Brigitte Bardot è morta. Muore anche chi non dovrebbe morire

Brigitte Bardot

 

"Quando si è così belle, così fresche, così spontanee… non si ha il diritto di morire” aveva scritto l’attrice all’amica Jane Birkin. Parlava della bellezza della Birkin, ma anche della sua. E parlava di una specie di diritto all’immortalità. Bel sogno per una attrice così bella. Ma sogno

 

 

L’attrice Brigitte Bardot è morta sabato 28 dicembre. 

In questa occasione alcuni siti  pubblicano una lettera che la Bardot aveva inviato all’attrice amica Jane Birkin, quando questa fu trovata morta nella sua casa di Parigi, il 16 luglio del 2023.
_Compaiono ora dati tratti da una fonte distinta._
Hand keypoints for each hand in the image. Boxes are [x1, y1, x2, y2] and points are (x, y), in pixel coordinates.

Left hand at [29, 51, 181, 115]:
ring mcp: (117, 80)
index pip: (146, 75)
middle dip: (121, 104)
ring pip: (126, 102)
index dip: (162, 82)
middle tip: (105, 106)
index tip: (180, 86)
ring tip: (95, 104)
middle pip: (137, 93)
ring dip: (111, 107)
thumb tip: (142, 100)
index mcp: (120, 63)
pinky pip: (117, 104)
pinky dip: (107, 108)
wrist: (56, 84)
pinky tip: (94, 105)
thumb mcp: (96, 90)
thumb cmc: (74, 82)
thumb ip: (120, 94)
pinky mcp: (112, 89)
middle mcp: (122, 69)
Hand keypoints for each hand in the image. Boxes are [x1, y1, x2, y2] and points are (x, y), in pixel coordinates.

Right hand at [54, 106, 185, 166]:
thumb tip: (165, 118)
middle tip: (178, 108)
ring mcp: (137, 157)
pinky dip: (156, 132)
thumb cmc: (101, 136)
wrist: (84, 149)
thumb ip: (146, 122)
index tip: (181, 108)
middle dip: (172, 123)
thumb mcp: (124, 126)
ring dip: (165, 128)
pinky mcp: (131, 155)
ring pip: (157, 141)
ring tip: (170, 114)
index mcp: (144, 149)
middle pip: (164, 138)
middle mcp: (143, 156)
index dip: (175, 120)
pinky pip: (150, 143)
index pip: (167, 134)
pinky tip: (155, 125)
«Una domenica 16 luglio davvero triste! Ho un grande dispiacere, Jane se n’è andata. Quando si è così belle, così fresche, così spontanee, con una voce da bambina, non si ha il diritto di morire. Jane resta eterna nei nostri cuori”. La Birkin Aveva 76 anni ed era malata da tempo, combatteva dal 1998 contro la leucemia e a complicarle l'esistenza era subentrato nel 2021 un ictus.

La bellezza e la freschezza diventano la rivendicazione dell’immortalità. Non si può morire quando si è così belle. La Bardot l’aveva rivendicata per la Birkin. Ma, parlando al plurale – “quando si è così belle, così fresche, così spontanee" – l’aveva rivendicata anche per sé. Intanto, però, lei l’aveva assicurata all’amica: “Jane resta eterna nei nostri cuori”.

Roland Barthes, anche lui francese, nel suo “Fragments d’un discours amoureux”, del 1977, aveva scritto: “Dire je t’aime, c’est dire: tu ne mourras pas” (“Dire: ti amo, è dire: non morirai”). Quello che né la Bardot né Roland Barthes dicono è come assicurare quella immortalità. Con i ricordi, dice la Bardot: “Jane resta eterna nei nostri cuori”.  Ma anche Brigitte Bardot che ricordava “eternamente” Jane Birkin è morta. Qualcuno, poi, ricorderà chi aveva ricordato, la Birkin e la Bardot, e così di seguito. Ma non dura indefinitamente. E’ come un’eco che, dopo molti rimandi, alla fine si spegne.

La morte di persone così famose ci obbliga a parlare sia di morte sia di un insopprimibile desiderio di vivere. Di fronte al dato così rozzamente evidente – muore perfino chi non dovrebbe morire – ci si confronta e ci si consola con l’eterna provocazione del ricordo di “prima”. Ieri e oggi i giornali di tutto il mondo traboccano di foto con la inquietante bellezza di Brigitte. Ma è la bellezza di quando la Bardot non aveva 91 anni e soprattutto era la bellezza di quando lei viveva e faceva sognare.

Alla fine, si impone, sorniona, una conclusione inevitabile, molto moraleggiante ma non per questo meno vera. Gli uomini di oggi vivono male perché sanno di dover morire e, molto poveri di fede, muoiono male perché non sanno a chi affidarsi, “dopo”.